Une réponse à Emmanuel Macron, qui a jugé mercredi qu'il fallait "faire le distinguo entre les syndicats qui appellent à manifester dans un cadre traditionnel et ceux qui sont dans une démarche délibérée de bloquer le pays".

Les huit principaux syndicats présentent un front uni inédit depuis 12 ans.
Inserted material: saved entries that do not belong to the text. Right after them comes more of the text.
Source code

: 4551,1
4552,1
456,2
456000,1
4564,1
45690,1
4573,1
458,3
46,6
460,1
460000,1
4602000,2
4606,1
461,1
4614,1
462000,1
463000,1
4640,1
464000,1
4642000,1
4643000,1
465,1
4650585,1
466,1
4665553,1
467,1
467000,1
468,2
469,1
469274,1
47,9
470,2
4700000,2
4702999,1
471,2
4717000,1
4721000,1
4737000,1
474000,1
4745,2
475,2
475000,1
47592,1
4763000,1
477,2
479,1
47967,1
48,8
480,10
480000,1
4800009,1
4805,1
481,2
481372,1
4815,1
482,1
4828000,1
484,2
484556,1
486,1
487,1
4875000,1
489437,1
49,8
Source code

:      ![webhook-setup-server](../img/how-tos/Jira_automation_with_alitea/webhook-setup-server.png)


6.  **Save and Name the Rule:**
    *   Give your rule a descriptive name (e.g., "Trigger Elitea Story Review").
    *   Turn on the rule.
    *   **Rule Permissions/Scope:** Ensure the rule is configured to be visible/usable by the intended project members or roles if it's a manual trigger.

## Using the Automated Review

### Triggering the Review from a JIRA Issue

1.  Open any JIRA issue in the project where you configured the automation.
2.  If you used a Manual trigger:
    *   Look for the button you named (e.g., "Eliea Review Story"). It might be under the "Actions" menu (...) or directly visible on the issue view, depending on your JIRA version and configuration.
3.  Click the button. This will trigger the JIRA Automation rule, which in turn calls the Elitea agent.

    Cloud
Les partis de gauche sont aussi vent debout contre une réforme vue comme "un impôt sur la vie", ont accusé les parlementaires socialistes.

Cette première journée a valeur de test pour l'exécutif comme pour les syndicats, qui se retrouveront à partir de 18 heures pour décider d'une nouvelle date - le 26 janvier est sur la table.

(Re)lire : Réforme des retraites en France : la question des femmes suffisamment prise en compte ?

La CGT du pétrole veut se remettre en grève ce jour-là pour 48 heures, et le 6 février pour 72 heures.

La CGT Mines-Energie a elle aussi annoncé une grève reconductible. Les baisses de production d'électricité se sont déjà fortement intensifiées jeudi, atteignant au moins l'équivalent de deux fois la consommation de Paris.

Avant la présentation du texte en Conseil des ministres le 23 janvier, le gouvernement continue de faire oeuvre de "pédagogie", Elisabeth Borne défendant un "projet porteur de progrès social pour le pays".  

Emmanuel Macron réagit 

 

Emmanuel Macron a dit jeudi espérer que les manifestations contre la réforme des retraites se feront "sans trop de désagrément" pour les Français, et "évidemment sans débordements, ni violences, ni dégradations".

La réforme des retraites a été "démocratiquement présentée, validée" et elle est "surtout juste et responsable", a également déclaré le président français depuis Barcelone à l'occasion d'un sommet franco-espagnol. L'exécutif poursuivra sa réforme "avec respect, esprit de dialogue, mais détermination et esprit de responsabilité", a-t-il ajouté.